What are the main differences between Gorilla and Meta AI's Toolformer?
Tianjun: The ToolFormer is a great demonstration of tool use in LLM, but it only demonstrates the capability in a very narrow domain: using tools like calculator, wikipedia, etc., to answer a specific question. It also focuses on ~20 API calls, which is far less than Gorilla (dealing with 3000+ API calls). We also build an extensive evaluation benchmark on these calls, rather than focusing on question answering. From our point of view, the solutions proposed by Gorilla and Toolformer are different mainly because they look at the problem from a different scale and perspective.
💥 Miscellaneous – a set of rapid-fire questions
What is your favorite area of AI research aside from generative AI?
I am still very excited about the work being done in computer vision and multi-modal models as well as a lot of the more basic work connecting machine learning to various data sources (e.g., Feature Stores and Vector Stores). We are also looking at how to better serve models by playing with different tradeoffs in latency and throughput.
Your team open sourced the original version of Gorilla. How do you see the balance between open source and API-based distribution of LLMs? Which approach ultimately prevails?
This is an important question and I don’t yet know where things will head. When some of the first set of open source LLMs for chatting came about, a lot of people started to think that the open-source LLMs would dominate the big commercial LLM providers. This hasn’t happened. For general reasoning, it is challenging to beat state-of-the-art commercial offerings. I think in the future we will see lots of open-source specialized models that perform certain tasks well (or at least good enough). Yet, just like web search, I still imagine there will be a few hosted LLMs that people will use everyday. This is because building, maintaining, and delivering LLM technology requires significant capital investments in people, data, and technology.
There are important areas, such as reasoning or knowledge augmentation, that are receiving a lot of research focus. Are there any specific research milestones that you believe will be relevant in the next generation of LLMs?

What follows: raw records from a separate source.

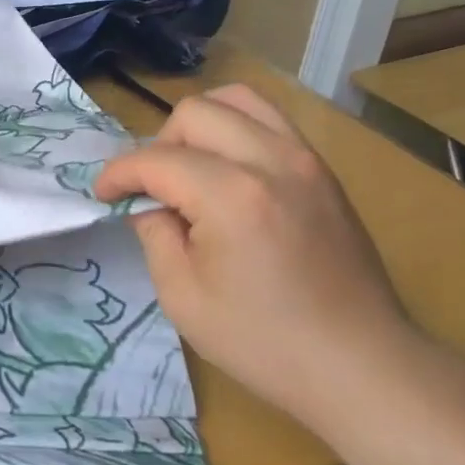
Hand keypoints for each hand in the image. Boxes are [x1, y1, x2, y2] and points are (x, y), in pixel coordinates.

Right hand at [94, 84, 421, 431]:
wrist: (361, 365)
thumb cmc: (265, 342)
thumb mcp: (184, 298)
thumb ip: (155, 234)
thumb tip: (149, 202)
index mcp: (231, 196)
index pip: (157, 159)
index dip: (119, 173)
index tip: (103, 193)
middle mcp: (270, 160)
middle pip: (194, 112)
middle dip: (158, 144)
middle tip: (152, 188)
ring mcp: (304, 158)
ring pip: (236, 98)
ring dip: (199, 124)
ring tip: (191, 165)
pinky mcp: (322, 169)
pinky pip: (270, 119)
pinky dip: (236, 127)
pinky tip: (228, 169)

There is a major open question about how we balance retrieval augmented generation with fine-tuning to incorporate domain knowledge. There are strengths and weaknesses to both approaches. Retrieval is limited by the quality of retrieved results as well as our LLMs ability to deal with distracting content. Fine-tuning has the challenge of potentially requiring many models and it is not yet clear how much to fine-tune or the consequences of fine-tuning on the underlying model abilities.
How do you envision tool/knowledge-augmented LLMs evolving in the next two-to-five years?
I suspect this will quickly become a dominant focus of LLM research and commercial applications of LLMs. Being able to use tools and web services will make LLM technology significantly more powerful and useful.